* Problem statement
Only these lines are needed: the first line of the entries below through the line with "MOTION 8: Moved", each returned exactly.

── Records to process

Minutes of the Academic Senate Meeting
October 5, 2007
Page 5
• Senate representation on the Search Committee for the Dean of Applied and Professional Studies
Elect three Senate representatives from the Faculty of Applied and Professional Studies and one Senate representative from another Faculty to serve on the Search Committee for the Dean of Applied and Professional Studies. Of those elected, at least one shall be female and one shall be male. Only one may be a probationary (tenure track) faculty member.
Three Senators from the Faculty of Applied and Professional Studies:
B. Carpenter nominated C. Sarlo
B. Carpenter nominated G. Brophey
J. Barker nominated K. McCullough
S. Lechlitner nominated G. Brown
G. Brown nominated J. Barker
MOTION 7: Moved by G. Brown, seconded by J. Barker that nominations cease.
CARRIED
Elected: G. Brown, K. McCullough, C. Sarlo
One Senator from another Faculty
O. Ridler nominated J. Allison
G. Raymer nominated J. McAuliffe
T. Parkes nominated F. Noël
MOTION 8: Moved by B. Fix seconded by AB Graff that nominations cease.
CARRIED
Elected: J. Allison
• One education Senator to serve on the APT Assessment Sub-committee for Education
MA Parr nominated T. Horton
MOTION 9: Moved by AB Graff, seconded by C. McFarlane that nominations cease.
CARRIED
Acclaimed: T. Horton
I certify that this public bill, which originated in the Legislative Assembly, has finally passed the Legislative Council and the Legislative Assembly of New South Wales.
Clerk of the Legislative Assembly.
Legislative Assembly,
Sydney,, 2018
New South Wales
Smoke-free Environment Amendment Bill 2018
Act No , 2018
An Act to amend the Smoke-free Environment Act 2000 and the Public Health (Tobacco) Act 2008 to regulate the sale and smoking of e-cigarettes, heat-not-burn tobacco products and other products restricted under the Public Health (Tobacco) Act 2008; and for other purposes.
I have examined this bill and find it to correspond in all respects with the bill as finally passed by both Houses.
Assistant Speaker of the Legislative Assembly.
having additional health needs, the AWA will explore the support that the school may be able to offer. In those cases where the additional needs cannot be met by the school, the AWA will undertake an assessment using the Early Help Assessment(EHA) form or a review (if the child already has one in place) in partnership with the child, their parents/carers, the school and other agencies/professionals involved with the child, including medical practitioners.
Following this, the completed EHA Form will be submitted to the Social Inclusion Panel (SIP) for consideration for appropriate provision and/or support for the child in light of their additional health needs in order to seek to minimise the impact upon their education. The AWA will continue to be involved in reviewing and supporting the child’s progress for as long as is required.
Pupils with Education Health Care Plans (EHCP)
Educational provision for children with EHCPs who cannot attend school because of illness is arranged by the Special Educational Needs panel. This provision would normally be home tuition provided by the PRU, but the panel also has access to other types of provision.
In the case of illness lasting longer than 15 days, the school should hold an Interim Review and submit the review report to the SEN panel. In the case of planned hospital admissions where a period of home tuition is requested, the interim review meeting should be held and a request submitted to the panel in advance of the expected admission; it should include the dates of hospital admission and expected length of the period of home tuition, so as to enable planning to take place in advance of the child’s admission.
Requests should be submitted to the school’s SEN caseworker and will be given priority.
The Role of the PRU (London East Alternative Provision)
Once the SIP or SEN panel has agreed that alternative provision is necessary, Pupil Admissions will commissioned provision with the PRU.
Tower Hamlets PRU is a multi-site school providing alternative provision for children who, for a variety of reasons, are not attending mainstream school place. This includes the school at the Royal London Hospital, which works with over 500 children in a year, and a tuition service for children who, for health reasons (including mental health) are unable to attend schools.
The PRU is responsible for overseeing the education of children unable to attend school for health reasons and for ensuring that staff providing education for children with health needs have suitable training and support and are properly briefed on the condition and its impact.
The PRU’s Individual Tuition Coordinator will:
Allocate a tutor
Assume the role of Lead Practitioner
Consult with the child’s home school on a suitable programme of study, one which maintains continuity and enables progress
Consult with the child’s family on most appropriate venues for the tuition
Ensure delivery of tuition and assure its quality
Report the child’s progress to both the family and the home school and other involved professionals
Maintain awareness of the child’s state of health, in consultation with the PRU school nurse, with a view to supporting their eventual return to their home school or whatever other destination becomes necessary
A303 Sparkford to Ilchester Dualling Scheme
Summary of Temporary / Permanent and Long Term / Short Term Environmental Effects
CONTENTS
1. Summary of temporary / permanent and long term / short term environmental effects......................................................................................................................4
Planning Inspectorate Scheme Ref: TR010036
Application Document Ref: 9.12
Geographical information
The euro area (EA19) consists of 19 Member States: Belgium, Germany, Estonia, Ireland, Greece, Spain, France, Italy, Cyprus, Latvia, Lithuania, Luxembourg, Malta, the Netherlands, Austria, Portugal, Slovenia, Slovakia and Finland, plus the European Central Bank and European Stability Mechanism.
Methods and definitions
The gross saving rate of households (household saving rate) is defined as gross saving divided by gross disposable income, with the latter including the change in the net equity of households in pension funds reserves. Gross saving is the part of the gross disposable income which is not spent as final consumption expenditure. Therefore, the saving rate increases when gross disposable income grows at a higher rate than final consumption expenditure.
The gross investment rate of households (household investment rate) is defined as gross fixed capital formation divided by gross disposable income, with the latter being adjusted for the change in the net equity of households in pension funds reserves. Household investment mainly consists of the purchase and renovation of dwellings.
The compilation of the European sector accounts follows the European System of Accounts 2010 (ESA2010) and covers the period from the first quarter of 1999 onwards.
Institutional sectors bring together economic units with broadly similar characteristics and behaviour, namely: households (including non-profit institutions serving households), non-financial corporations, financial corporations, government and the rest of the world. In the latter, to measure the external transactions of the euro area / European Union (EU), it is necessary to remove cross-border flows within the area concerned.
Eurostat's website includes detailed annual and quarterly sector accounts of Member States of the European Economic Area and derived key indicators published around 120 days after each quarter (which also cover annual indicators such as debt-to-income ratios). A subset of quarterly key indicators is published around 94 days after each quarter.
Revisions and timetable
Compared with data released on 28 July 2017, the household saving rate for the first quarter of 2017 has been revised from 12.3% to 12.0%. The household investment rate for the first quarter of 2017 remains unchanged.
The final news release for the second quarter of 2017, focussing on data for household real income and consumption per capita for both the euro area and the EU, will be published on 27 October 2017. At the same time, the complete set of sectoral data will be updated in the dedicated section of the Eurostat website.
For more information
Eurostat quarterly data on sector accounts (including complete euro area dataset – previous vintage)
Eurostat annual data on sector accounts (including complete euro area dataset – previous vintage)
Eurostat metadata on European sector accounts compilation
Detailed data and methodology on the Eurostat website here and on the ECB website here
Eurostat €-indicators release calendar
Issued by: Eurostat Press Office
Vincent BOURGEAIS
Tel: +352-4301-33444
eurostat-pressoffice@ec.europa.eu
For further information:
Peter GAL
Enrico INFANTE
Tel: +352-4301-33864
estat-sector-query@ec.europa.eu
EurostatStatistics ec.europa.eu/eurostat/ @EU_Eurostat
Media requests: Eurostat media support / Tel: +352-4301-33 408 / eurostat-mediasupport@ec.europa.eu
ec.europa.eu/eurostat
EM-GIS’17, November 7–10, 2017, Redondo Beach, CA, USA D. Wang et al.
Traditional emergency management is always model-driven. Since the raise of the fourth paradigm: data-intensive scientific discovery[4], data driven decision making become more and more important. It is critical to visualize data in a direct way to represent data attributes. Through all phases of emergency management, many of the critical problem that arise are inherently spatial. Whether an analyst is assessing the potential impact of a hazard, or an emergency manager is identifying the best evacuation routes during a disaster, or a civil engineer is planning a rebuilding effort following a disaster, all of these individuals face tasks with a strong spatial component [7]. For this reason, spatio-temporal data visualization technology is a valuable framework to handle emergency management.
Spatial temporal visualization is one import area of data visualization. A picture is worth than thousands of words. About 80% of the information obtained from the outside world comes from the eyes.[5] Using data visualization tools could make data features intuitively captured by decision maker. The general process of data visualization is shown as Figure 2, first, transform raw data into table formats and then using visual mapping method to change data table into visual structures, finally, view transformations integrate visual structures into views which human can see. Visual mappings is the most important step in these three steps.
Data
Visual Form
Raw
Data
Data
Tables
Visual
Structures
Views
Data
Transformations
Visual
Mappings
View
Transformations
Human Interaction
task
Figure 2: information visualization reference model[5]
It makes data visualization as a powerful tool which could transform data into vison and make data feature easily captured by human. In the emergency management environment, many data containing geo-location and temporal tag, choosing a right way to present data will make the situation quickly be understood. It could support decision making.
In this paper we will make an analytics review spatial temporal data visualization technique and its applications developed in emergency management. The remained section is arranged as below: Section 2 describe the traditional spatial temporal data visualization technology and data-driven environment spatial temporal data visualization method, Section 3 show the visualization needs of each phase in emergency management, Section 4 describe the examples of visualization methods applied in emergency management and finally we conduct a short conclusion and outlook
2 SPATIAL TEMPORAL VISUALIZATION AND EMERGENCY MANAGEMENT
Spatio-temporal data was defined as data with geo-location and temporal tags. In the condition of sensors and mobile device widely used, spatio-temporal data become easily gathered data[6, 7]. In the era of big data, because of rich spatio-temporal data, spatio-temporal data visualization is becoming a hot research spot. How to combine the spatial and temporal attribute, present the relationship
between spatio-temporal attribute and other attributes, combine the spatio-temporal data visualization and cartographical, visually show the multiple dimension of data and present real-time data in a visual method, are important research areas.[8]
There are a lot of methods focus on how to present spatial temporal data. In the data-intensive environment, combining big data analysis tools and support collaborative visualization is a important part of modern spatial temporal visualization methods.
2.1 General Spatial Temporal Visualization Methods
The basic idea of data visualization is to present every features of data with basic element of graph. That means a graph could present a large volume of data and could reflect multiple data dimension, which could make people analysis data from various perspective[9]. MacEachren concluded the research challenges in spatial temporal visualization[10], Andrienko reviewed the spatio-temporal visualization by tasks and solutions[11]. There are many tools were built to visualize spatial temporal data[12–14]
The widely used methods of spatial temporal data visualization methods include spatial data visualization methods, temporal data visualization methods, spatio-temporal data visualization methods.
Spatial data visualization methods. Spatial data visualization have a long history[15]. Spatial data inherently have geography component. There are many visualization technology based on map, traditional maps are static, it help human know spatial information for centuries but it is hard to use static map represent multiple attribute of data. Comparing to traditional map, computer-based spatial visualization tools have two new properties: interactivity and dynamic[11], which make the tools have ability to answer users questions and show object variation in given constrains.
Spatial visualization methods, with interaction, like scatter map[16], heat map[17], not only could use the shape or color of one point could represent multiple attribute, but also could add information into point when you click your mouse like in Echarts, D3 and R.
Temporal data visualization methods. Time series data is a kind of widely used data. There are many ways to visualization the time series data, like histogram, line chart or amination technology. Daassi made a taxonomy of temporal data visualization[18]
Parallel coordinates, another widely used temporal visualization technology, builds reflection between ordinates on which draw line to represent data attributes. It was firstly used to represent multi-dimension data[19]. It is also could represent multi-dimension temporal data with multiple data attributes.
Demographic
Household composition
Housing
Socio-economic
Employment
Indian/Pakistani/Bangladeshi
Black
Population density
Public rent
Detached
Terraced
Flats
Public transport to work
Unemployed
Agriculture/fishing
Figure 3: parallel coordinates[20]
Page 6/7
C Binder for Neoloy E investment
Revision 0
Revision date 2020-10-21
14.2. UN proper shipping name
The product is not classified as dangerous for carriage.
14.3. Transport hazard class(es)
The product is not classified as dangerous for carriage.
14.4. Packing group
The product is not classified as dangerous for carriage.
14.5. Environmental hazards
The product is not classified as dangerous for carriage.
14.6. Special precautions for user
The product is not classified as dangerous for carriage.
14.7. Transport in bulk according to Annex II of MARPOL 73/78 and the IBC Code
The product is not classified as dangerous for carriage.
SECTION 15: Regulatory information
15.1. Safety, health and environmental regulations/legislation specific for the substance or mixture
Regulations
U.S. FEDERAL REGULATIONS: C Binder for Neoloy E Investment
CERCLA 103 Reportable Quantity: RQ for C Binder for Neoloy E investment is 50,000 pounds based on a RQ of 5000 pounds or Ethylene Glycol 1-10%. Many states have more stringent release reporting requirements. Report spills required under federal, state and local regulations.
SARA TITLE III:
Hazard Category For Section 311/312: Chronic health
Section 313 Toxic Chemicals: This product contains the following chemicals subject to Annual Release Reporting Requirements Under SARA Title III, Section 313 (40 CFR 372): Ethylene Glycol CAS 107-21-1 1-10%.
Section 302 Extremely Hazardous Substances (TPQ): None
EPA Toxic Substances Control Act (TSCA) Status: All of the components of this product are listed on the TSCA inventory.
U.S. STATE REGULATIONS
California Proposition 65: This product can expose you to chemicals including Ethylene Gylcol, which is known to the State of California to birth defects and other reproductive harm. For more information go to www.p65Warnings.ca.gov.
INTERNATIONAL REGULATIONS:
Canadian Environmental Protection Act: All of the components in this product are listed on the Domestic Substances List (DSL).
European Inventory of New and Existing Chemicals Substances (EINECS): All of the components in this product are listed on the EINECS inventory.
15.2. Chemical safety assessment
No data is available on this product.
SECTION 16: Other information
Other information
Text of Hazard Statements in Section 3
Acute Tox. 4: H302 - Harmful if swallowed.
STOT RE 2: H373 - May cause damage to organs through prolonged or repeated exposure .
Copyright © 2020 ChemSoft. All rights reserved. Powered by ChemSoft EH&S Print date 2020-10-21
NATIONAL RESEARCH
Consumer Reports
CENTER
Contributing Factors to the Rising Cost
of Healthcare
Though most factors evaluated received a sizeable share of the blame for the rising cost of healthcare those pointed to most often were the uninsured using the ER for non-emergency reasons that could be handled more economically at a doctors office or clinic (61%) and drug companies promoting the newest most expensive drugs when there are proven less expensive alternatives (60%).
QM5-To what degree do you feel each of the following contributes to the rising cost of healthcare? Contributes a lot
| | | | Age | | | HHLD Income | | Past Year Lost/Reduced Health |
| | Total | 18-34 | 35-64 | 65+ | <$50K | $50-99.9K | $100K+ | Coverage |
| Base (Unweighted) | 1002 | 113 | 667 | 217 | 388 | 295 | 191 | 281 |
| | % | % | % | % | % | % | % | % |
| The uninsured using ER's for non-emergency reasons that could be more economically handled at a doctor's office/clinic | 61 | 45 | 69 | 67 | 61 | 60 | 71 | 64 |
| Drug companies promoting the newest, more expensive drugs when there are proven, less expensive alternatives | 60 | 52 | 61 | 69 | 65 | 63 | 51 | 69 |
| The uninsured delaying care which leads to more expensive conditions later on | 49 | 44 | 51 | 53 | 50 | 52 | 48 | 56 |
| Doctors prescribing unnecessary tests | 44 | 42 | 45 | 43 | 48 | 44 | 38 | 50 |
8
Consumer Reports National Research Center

────

* Expected answer
Minutes of the Academic Senate Meeting
October 5, 2007
Page 5
• Senate representation on the Search Committee for the Dean of Applied and Professional Studies
Elect three Senate representatives from the Faculty of Applied and Professional Studies and one Senate representative from another Faculty to serve on the Search Committee for the Dean of Applied and Professional Studies. Of those elected, at least one shall be female and one shall be male. Only one may be a probationary (tenure track) faculty member.
Three Senators from the Faculty of Applied and Professional Studies:
B. Carpenter nominated C. Sarlo
B. Carpenter nominated G. Brophey
J. Barker nominated K. McCullough
S. Lechlitner nominated G. Brown
G. Brown nominated J. Barker
MOTION 7: Moved by G. Brown, seconded by J. Barker that nominations cease.
CARRIED
Elected: G. Brown, K. McCullough, C. Sarlo
One Senator from another Faculty
O. Ridler nominated J. Allison
G. Raymer nominated J. McAuliffe
T. Parkes nominated F. Noël
MOTION 8: Moved by B. Fix seconded by AB Graff that nominations cease.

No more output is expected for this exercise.